In the Indian and St. Lucie Rivers, along the seawalls and at the docks and bridges, there are good numbers of snook, tarpon and jack crevalle.
For snook use live mullet or a Spooltek Mullet lure.
There are still black drum being caught on the bridges as well and that bite should get better once the cool fronts start pushing through. Use live or dead shrimp for bait.
Up by the St. Lucie Power Plant the sea trout bite has been excellent. No gators, but plenty of schoolie size fish are being taken on D.O.A. Shrimp and D.O.A. C.A.L. lures.
Along the beaches in Jensen, they are still catching pompano, bluefish and whiting using Fishbites and clam strips. Get them in quick though as there are sharks around.
Surf anglers working the beaches around Boynton are catching bluefish, jack crevalle, croaker and a few barracuda throwing two- to three-ounce Gator Spoons and using cut mullet or live shrimp.
The Boynton Inlet has been relatively quiet with mostly small mangrove snapper or spots hitting shrimp.
Anglers fishing the Intracoastal Waterway have reported catches of pompano and bluefish while working the channel edges from the Palm Beach Yacht Center south to Ocean Ridge.

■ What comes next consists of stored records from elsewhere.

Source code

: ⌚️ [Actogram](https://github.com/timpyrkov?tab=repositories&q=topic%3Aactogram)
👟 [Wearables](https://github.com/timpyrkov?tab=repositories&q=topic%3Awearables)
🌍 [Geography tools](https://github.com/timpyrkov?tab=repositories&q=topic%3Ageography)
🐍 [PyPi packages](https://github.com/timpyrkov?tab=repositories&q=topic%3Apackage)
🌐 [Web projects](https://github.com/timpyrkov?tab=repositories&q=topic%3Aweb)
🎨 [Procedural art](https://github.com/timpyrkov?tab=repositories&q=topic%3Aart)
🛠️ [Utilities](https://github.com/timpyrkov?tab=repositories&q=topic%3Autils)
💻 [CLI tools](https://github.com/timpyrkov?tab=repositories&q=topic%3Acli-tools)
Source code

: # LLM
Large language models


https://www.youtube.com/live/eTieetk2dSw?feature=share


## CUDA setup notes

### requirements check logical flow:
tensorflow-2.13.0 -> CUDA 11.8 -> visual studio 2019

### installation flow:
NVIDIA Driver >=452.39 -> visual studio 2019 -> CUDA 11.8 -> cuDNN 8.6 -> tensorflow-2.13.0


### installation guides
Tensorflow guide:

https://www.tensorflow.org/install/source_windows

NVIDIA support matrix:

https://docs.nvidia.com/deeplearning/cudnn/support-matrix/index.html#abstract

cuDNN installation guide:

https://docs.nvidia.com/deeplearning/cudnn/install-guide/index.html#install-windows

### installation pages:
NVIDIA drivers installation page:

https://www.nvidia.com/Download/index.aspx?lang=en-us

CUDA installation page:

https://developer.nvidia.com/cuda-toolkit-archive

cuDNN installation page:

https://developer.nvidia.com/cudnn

Use white pompano jigs tipped with shrimp and cut mullet on bluefish rigs.
At the Lantana Bridge anglers have been catching a few flounder on live shrimp and some nice black drum and sheepshead using either oysters or small crabs.
With the water cooling down a little bit the fishing has also backed off some. Best bets have been swim jigs in the early mornings and then switching over to flippin’. The hot spots have been the Kings Bar area along with Buckhead Ridge down to the Indian Prairie Canal. The lake level is getting lower so boaters and anglers need to be careful and know what they’re doing.